Somehow, when I was almost getting my destination, I started to feel uncomfortable on a way too difficult to explain. I had no reason for feeling that way. I just wanted to walk, so I got down the bus and walked the two blocks to my destination. I felt better by walking, even ignoring some extremely strong noises out there.

I made my formalities really fast.

Then I went my way back. I saw a huge plume of smoke, fire and the street empty from the regular traffic but full of all kinds of vehicles running with open horn. I started to walk slower the few blocks until I get there, to the right place when I got down the bus.

Multiple car crash.

It was all a mess and I couldn’t help shed some tears. It could have been me, but I wasn’t there at that time when it happened. Suddenly I found out that those tears running in my face wasn’t entirely about me. I was fine. Then…, why I was crying?

Who are those people I was crying for? And I was not exactly sad, but overwhelmed by a strange feeling, a very similar feeling like respect, but greater. “This is Love”, I – my future me- said with a little voice. Strange Love that I rediscovered about every life, cause I used to think I was three, but I am maybe more, maybe seven in one.

I prayed for them while walking.

A whole host of thoughts came to my mind. You can’t go back the time, you can only remember the best lessons you’ve learned. You can not advance the clock, you just can set your plans for the future. These two things are happening now. We only have a Present time, and it is this. Here and Now.

Everything has its time and place to happen. Why hurry, then? Every life is affected by our thoughts and feelings… You hurry, many lives run away; you drink, many lives get drunk. Why can’t we sit and talk peacefully about us?…

When I got home, went to the bathroom and saw my self in the mirror, this time with different eyes. I am an old soul in planet Earth, although a too much young spirit in Universe for handling certain things. “We are all One”, easy to say, easy to understand, but is it that easy to feel?

I turned my hair to clear my face. Something was moving there. A small humidity bug was running like crazy, he was running for his life because of me. I stayed quiet there, looking at him, but he was still freaking out.

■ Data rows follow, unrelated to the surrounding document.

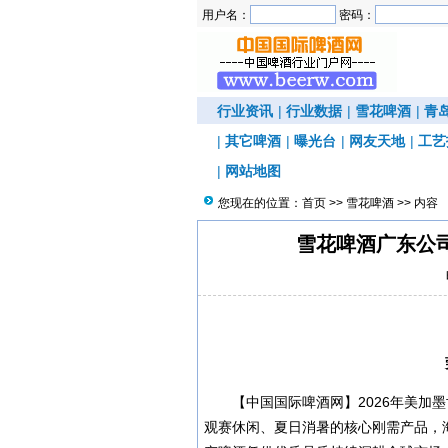
用户名：
密码：
行业资讯
|
行业数据
|
雪花啤酒
|
青
|
其它啤酒
|
曝光台
|
网友天地
|
工艺
|
网站地图
您现在的位置：
首页
>>
雪花啤酒
>> 内容
雪花啤酒广东公司
【中国国际啤酒网】2026年美加
观赛休闲、夏日消暑的核心刚需产品，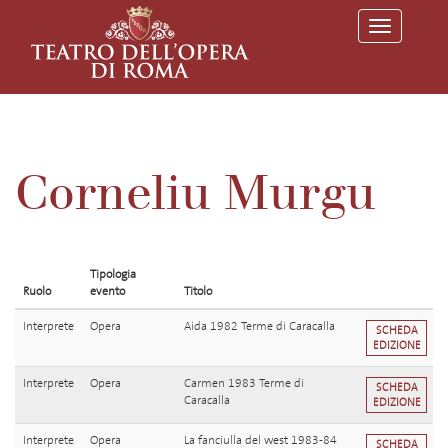
T
o
g
g
l
e
n
a
v
Corneliu Murgu
i
g
a
t
i
o
Tipologia
n
Ruolo
evento
Titolo
Interprete
Opera
Aida 1982 Terme di Caracalla
SCHEDA
EDIZIONE
Interprete
Opera
Carmen 1983 Terme di
SCHEDA
Caracalla
EDIZIONE
Interprete
Opera
La fanciulla del west 1983-84
SCHEDA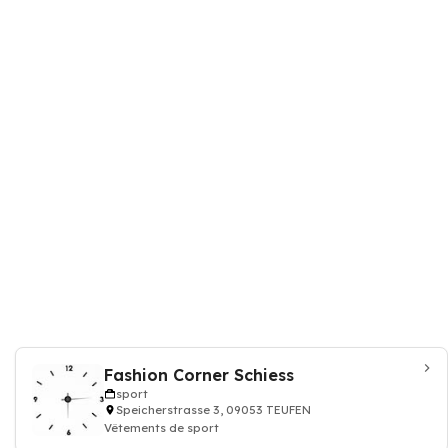
Fashion Corner Schiess
sport
Speicherstrasse 3, 09053 TEUFEN
Vêtements de sport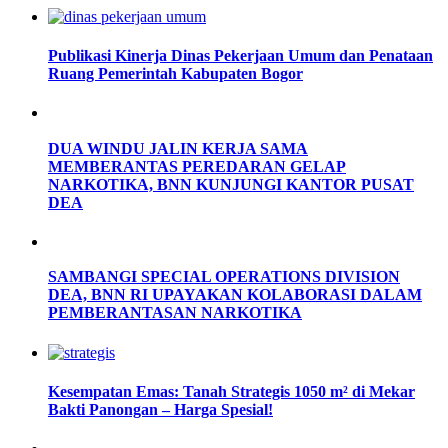
Publikasi Kinerja Dinas Pekerjaan Umum dan Penataan
Ruang Pemerintah Kabupaten Bogor
DUA WINDU JALIN KERJA SAMA
MEMBERANTAS PEREDARAN GELAP
NARKOTIKA, BNN KUNJUNGI KANTOR PUSAT
DEA
SAMBANGI SPECIAL OPERATIONS DIVISION
DEA, BNN RI UPAYAKAN KOLABORASI DALAM
PEMBERANTASAN NARKOTIKA
Kesempatan Emas: Tanah Strategis 1050 m² di Mekar
Bakti Panongan – Harga Spesial!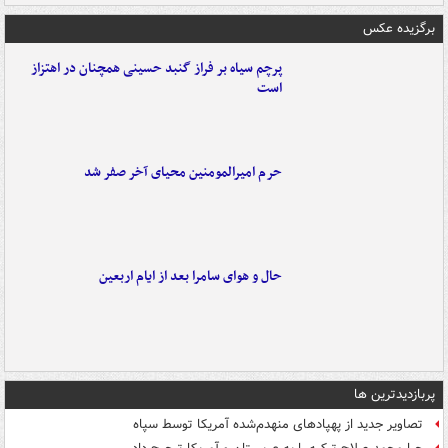
برگزیده عکس
پرچم سیاه بر فراز گنبد حسینی همچنان در اهتزاز
است
حرم امیرالمومنین محیای آخر صفر شد
حال و هوای سامرا بعد از ایام اربعین
پربازدیدترین ها
تصاویر جدید از پهپادهای منهدم‌شده آمریکا توسط سپاه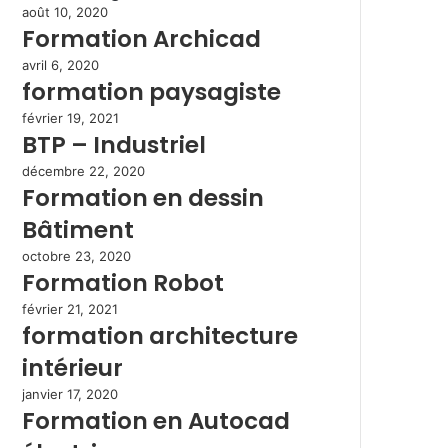
août 10, 2020
Formation Archicad
avril 6, 2020
formation paysagiste
février 19, 2021
BTP – Industriel
décembre 22, 2020
Formation en dessin
Bâtiment
octobre 23, 2020
Formation Robot
février 21, 2021
formation architecture
intérieur
janvier 17, 2020
Formation en Autocad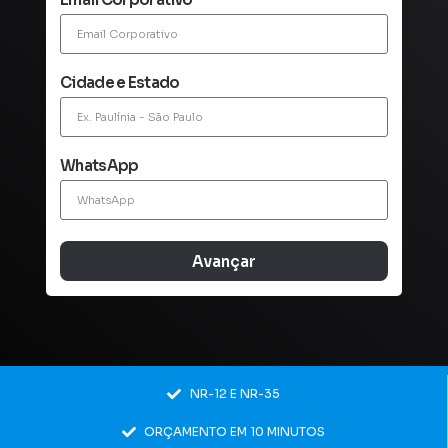
Cidade e Estado
WhatsApp
Avançar
NR-12 E NR-35
ORÇAMENTO EM 10 MINUTOS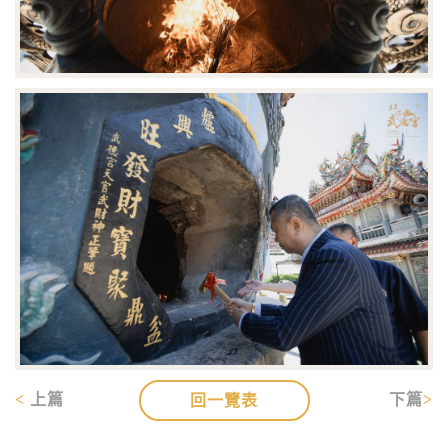
上篇
下篇
回一覽表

“So…, we humans we are causing all this mess?”- I asked to… myself? Well, one of them, another future me. But I was in fact talking to him, to the insect. I could feel his fear, for one second I knew how tremendous his panic was. That strange feeling came back to me. It could be called Respect for every life, or more clearly LOVE.

“Hey, I know there is good moisture here… But this is not the right place for you. Not safe here. Come on, little buddy, you have to go now.” So he walked to the window and went away.

In a simple two-blocks walk I forgot all about a car and a driver, and learned the unconditional love you can give and receive to and from all forms of life. I am one, I am three, I am seven, and I could be many, possibly I am all, just in different times and places for everyone, different moments of yours that already happened and others that anyone saw yet.

Are you still waiting for some moral in this story?

This is the little moral of the story: I am you.

One comment

  1. Quite true, I’ve lost count of how many I am, because basically we are one.